◆ **Extract**
-- START --
XLang April Meeting Datashape Discussion - darpa-xdata/xlang GitHub Wiki

Andy presented comments from the first tables review:

why implement a new language for data management. Should we find existing work instead of reimplement? why use a language instead of just a library? Isn't this just a database schema or a serialization library?

Four Proposals Currently

use data shape (Continuum using this approach)
use thrift / AVPRO - (no current champion within XDATA)
build a way for us all to talk to C
Just doing tagging unions on the heap in C

Concern of not being able to represent complicated, hierarchical objects in TD (thunder dome)

AVRO can handle plugins, but we would have to heavily extend AVRO and our use would not be generally useful to AVRO. Discussion of engineering challenges: annotations - detailed information on top of basic datatypes can be carried through AVRO. It isn't processed by AVRO, so we could use annotation to represent.

Cap'N Proto designers feel that XDATA applications were an "off label" use of protobuf. Cap'n Proto has a message format, which happens to match a C x86 format (for arrays and primitive types). We cannot define our own in-memory format. They are specifically trying to prevent different layouts. They are focusing on a serialization format.

Datascript - another data description language (data script.berlioz.de) that might inspire our work, but doesn't seem. [http://datascript.sourceforge.net]

Discussions of the tradeoffs of passing more complex datatypes

We certainly can interchange primitive types through TD, but how much farther (toward complex data interchange) do we want to go?

Current DSL / JVM implementation converts arrays of structures into columnar store - a list of arrays, where each array was one component of a structure.

Why not extend a serialization format? This is still an open question, but nobody in the current XDATA project can champion this approach. AVRO is likely to be the better choice than Thrift.

What cases of data interchange don't require copy & shuffle? We will need to copies at the CPU/GPU boundary but lets try to minimize copies at other parts of the interchange.

R is column-major organization, so it isn't the same orientation as most other languages. We decided there is a quite small set of datatypes that would reliably interchange between all the languages.

List of Use Cases we discussed

We are assuming that avoiding copies is important. Let's evaluate if this needed.

MIT/LL and Oculus used AVRO - Oculus could query; MIT/LL could listen to the query and deliver data back. A graph shape (a subgraph of a bigger graph). Each graph node was a structure, so this was an array of structs. A much larger series of structures went back from MIT/LL to Oculus. Lists of 30k-40k structures would be returned. The backend controlled the data and sent "chunks" of the data back. They had to serialize to get back to.
MIT/LL and Stanford DNN - the DNN is a backend processing system from the front end user interface from MIT. Deep network.
-- END --
◆ **Problem set**
- 1) Answer these questions from the meeting notes, giving each answer on its own line marked like the question.
(a) Which format do the notes call likely the better choice than Thrift?
(b) What data organization do the notes attribute to R?
(c) How many structures were returned in the lists sent back from MIT/LL to Oculus?
- 2) Reproduce the stretch of the meeting notes from "Why not extend" through "if this needed.", substituting "duplicates" for every occurrence of "copies".
- 3) Extend the meeting notes with a further passage that picks up after their final line.

◆ **Record extracts**
-- START --
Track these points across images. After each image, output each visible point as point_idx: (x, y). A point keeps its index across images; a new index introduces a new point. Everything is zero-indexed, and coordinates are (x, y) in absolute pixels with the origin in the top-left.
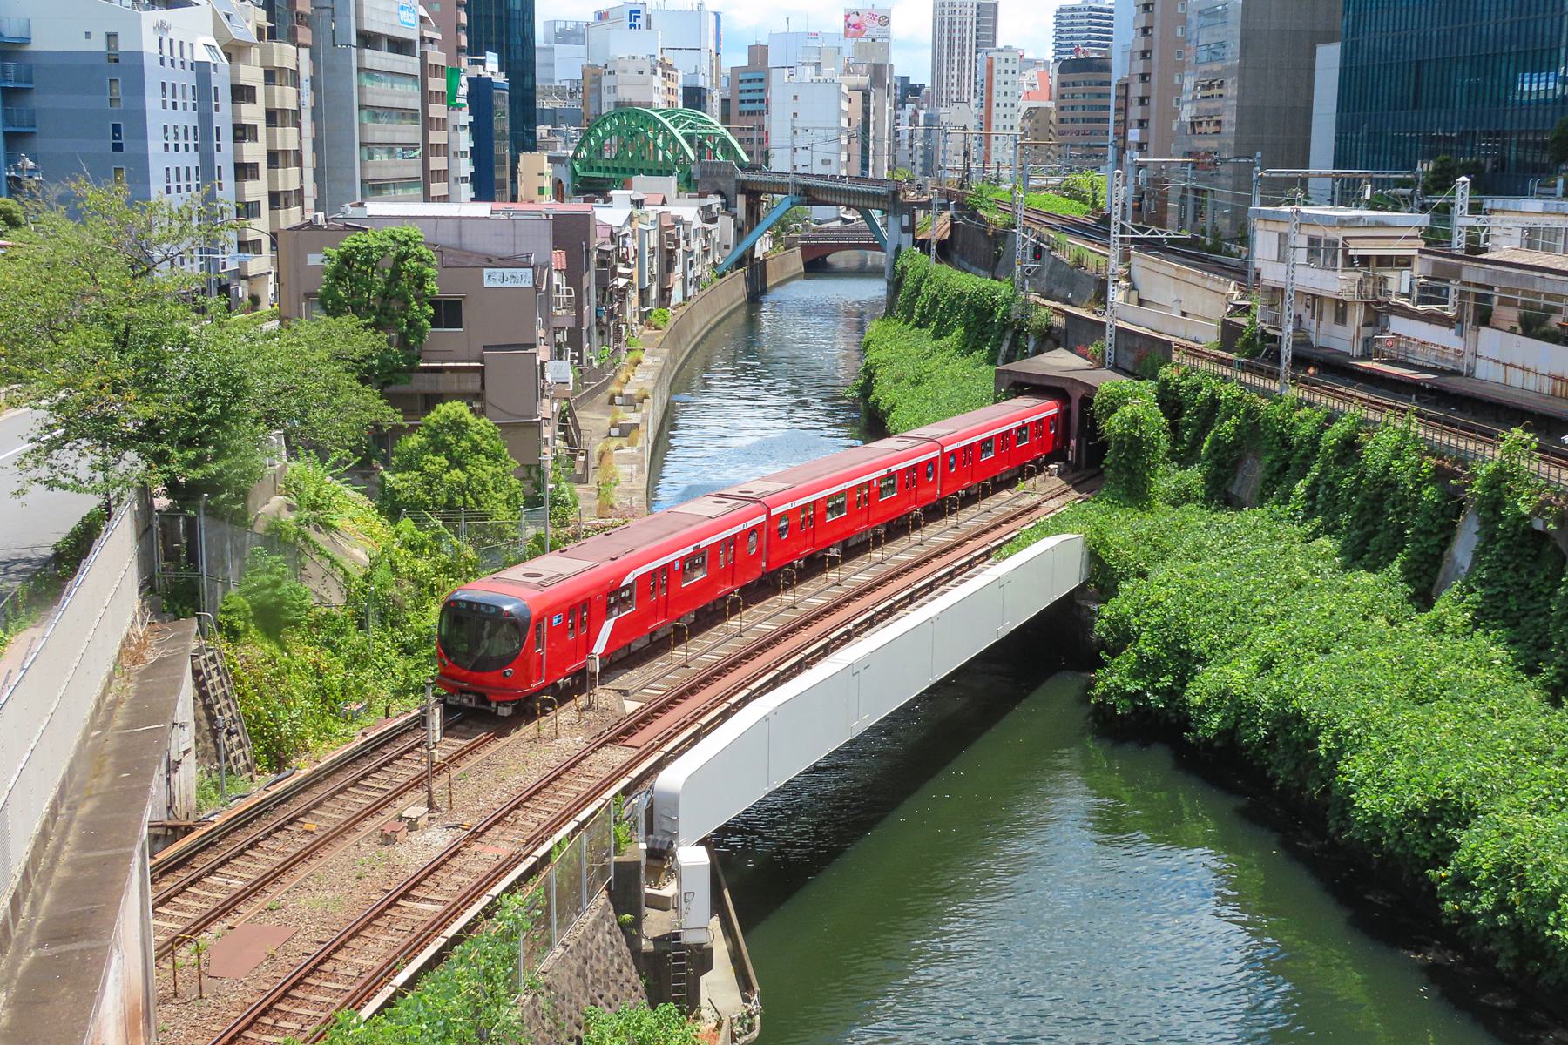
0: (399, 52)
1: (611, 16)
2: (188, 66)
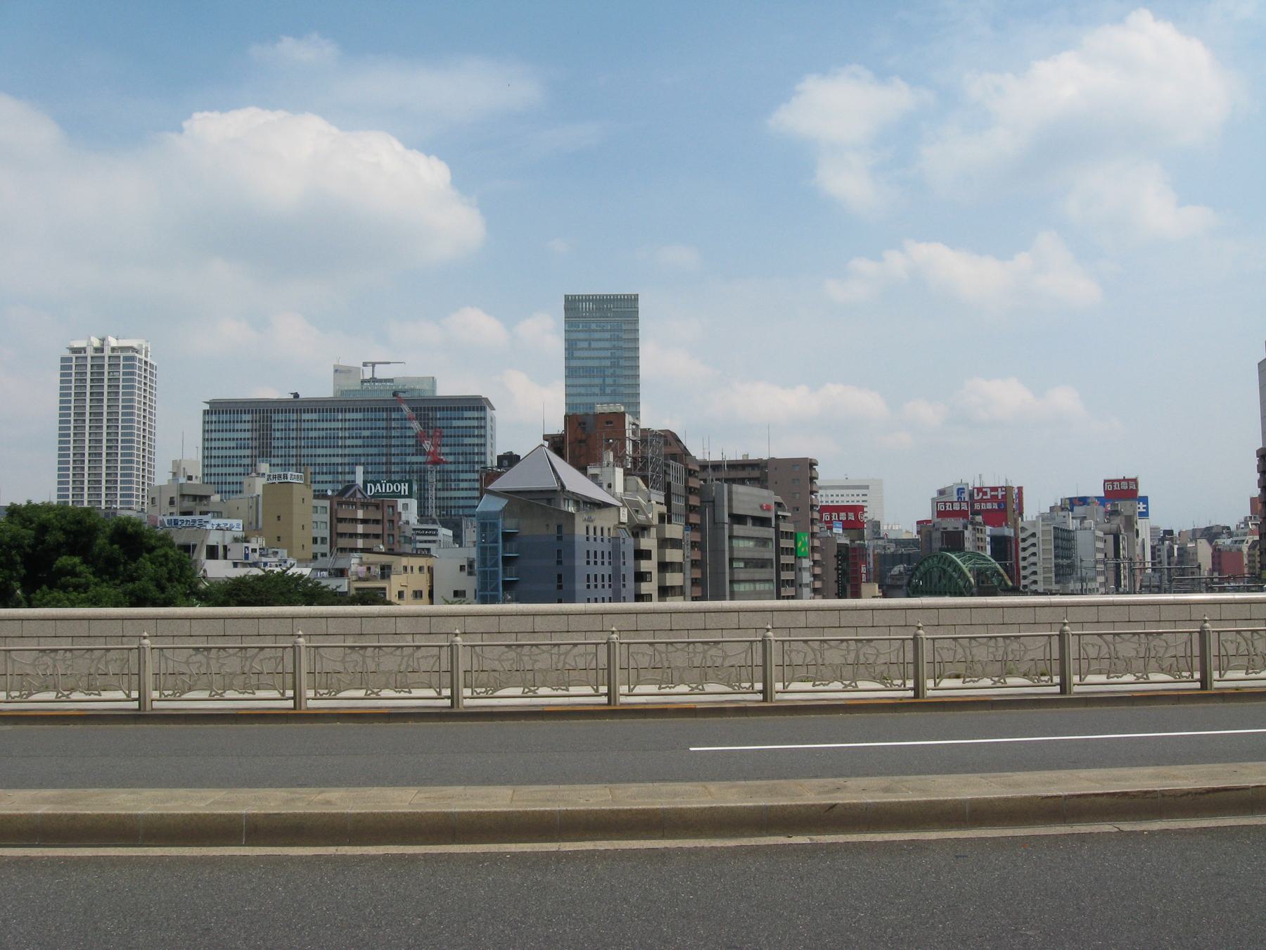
0: (762, 525)
1: (947, 492)
2: (606, 540)
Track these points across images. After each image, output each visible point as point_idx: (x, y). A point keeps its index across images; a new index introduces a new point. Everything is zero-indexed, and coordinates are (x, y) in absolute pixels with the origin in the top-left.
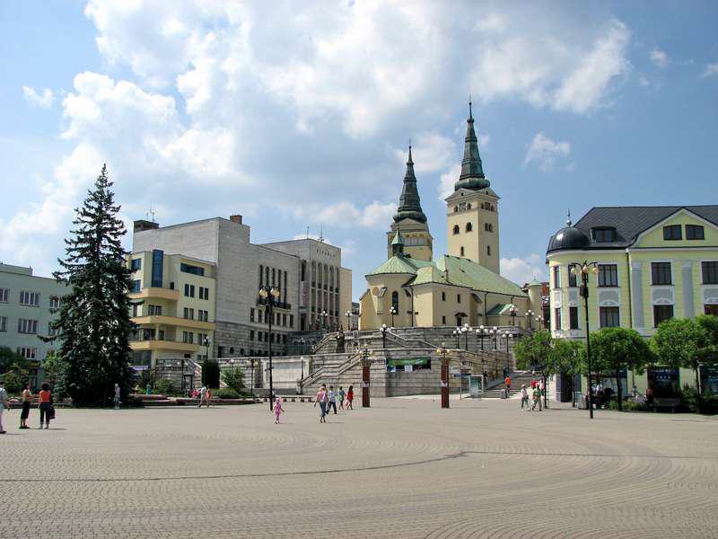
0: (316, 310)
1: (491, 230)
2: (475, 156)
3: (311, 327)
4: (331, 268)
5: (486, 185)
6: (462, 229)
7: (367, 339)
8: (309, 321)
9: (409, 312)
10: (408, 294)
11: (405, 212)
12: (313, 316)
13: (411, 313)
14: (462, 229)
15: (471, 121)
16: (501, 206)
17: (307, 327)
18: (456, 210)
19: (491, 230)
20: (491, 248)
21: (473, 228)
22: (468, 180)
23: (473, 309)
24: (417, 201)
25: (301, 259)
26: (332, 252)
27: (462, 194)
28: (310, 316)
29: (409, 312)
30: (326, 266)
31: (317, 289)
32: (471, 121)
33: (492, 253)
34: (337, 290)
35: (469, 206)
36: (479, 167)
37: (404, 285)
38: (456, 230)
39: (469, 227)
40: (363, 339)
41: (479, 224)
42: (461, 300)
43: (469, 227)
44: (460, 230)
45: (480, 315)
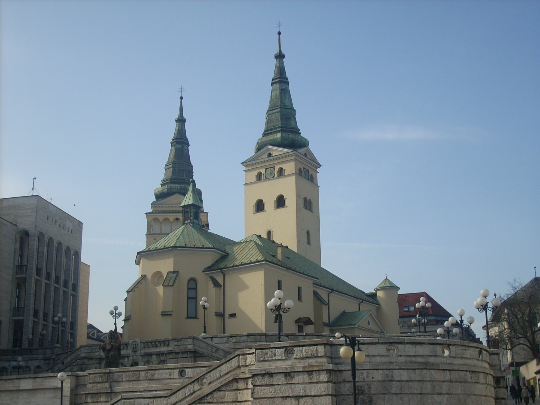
0: (41, 315)
1: (310, 209)
2: (287, 103)
3: (31, 342)
4: (68, 249)
5: (304, 144)
6: (270, 204)
7: (158, 354)
8: (28, 334)
9: (218, 314)
10: (216, 284)
11: (174, 186)
12: (35, 323)
13: (220, 315)
14: (270, 204)
15: (280, 56)
16: (322, 176)
17: (25, 345)
18: (259, 177)
19: (310, 209)
20: (311, 233)
21: (287, 202)
22: (279, 135)
23: (318, 312)
24: (190, 171)
25: (21, 227)
26: (69, 225)
27: (270, 155)
28: (31, 325)
29: (218, 314)
30: (60, 244)
31: (44, 281)
32: (280, 56)
33: (311, 243)
34: (75, 287)
35: (281, 171)
36: (292, 119)
37: (209, 269)
38: (260, 206)
39: (280, 202)
40: (151, 355)
41: (298, 196)
42: (303, 298)
43: (280, 202)
44: (266, 207)
45: (325, 324)
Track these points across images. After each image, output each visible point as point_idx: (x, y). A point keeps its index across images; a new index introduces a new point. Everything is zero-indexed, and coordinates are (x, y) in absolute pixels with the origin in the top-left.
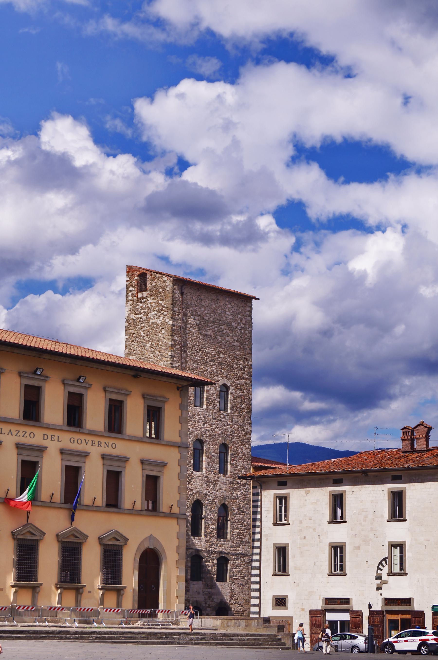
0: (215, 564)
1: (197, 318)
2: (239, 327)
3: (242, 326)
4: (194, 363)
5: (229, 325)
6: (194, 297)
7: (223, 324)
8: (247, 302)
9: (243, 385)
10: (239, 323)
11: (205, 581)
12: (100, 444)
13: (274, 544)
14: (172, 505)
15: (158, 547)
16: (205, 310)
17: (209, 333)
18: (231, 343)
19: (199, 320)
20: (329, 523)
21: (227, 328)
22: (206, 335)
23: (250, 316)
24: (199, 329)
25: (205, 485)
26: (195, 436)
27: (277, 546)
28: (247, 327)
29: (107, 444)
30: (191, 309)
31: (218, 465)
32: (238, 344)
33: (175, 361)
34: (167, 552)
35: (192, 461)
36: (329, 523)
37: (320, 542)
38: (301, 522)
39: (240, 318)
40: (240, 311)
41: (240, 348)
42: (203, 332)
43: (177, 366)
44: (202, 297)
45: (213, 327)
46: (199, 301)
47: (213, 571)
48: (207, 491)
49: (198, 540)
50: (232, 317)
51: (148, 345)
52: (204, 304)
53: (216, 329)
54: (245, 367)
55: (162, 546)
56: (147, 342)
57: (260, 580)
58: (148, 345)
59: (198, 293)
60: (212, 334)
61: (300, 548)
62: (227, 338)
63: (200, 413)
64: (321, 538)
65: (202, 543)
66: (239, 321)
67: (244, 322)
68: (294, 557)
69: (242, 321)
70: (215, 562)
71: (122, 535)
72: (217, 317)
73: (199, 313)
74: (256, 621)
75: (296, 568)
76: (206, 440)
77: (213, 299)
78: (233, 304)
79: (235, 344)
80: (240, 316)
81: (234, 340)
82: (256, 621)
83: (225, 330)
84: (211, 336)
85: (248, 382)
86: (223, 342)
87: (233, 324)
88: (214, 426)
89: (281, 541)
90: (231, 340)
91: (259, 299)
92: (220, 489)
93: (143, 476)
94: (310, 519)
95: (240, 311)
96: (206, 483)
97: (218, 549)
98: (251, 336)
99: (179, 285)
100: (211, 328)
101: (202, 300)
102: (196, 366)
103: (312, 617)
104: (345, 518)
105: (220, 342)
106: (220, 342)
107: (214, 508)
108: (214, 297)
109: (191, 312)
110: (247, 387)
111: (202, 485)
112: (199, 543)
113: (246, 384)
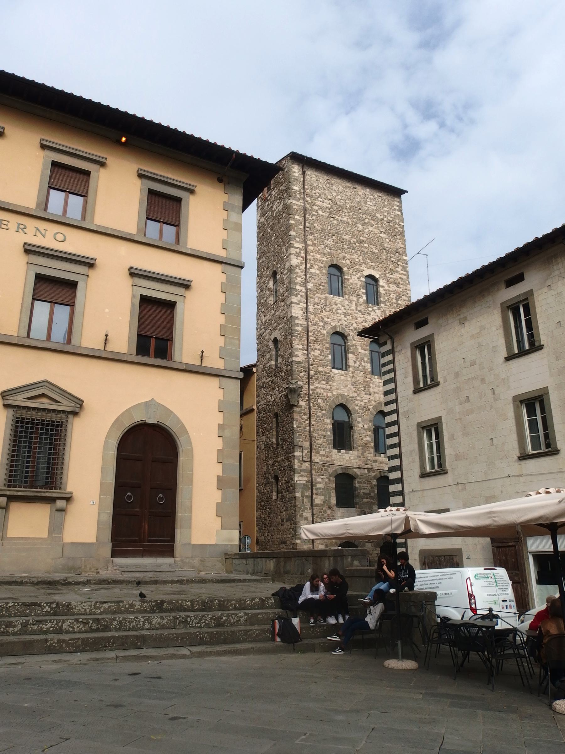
-- END --
◆ **Answers to the problems**
- 1)
(a) AVRO
(b) Column-major
(c) 30k-40k

- 2)
Why not extend a serialization format? This is still an open question, but nobody in the current XDATA project can champion this approach. AVRO is likely to be the better choice than Thrift.

What cases of data interchange don't require copy & shuffle? We will need to duplicates at the CPU/GPU boundary but lets try to minimize duplicates at other parts of the interchange.

R is column-major organization, so it isn't the same orientation as most other languages. We decided there is a quite small set of datatypes that would reliably interchange between all the languages.

List of Use Cases we discussed

We are assuming that avoiding duplicates is important. Let's evaluate if this needed.

- 3)
Large graph exploration - (use the XDATA web hyperlink dataset?) do SVD (R) and modularity (in Java), now there are small representations of the network. Integrate these to the visualization. Xgraph could be involved in graph reduction (linear algebra or centrality and swap out in SVD). Use Tangelo/Vega/Bokeh for rendering
time series aggregation - browse through large amounts of time series data (twitter, network browsing, flickr records) and aggregate in multiple ways to support browsing. For example, aggregate by country, date, etc. Time Series Correlation analysis?
ETL use case - A Java Map Reduce process where the Map step is not implemented in Java. Lets say there is a python map function which does what we want. We currently have to serialize data from HDFS to send to the Python function, when serialize data back to go to the reduce steps (back in Hadoop/spark/shark). In this case, Hadoop is in control. We could use a "thunderdome mapper" instead to avoid the copies. Sequence files are a Hadoop format - RHIPE is a direct mapping implementation in R. There is an implicit interface that presents Java data serialized through protobufs to R.
Use R's Bigmemory package, which is using m-mapping for stock ticker data. Python interators that work across the "big memory matrix". This would be passing a large R-based data structure over for accessing by Python.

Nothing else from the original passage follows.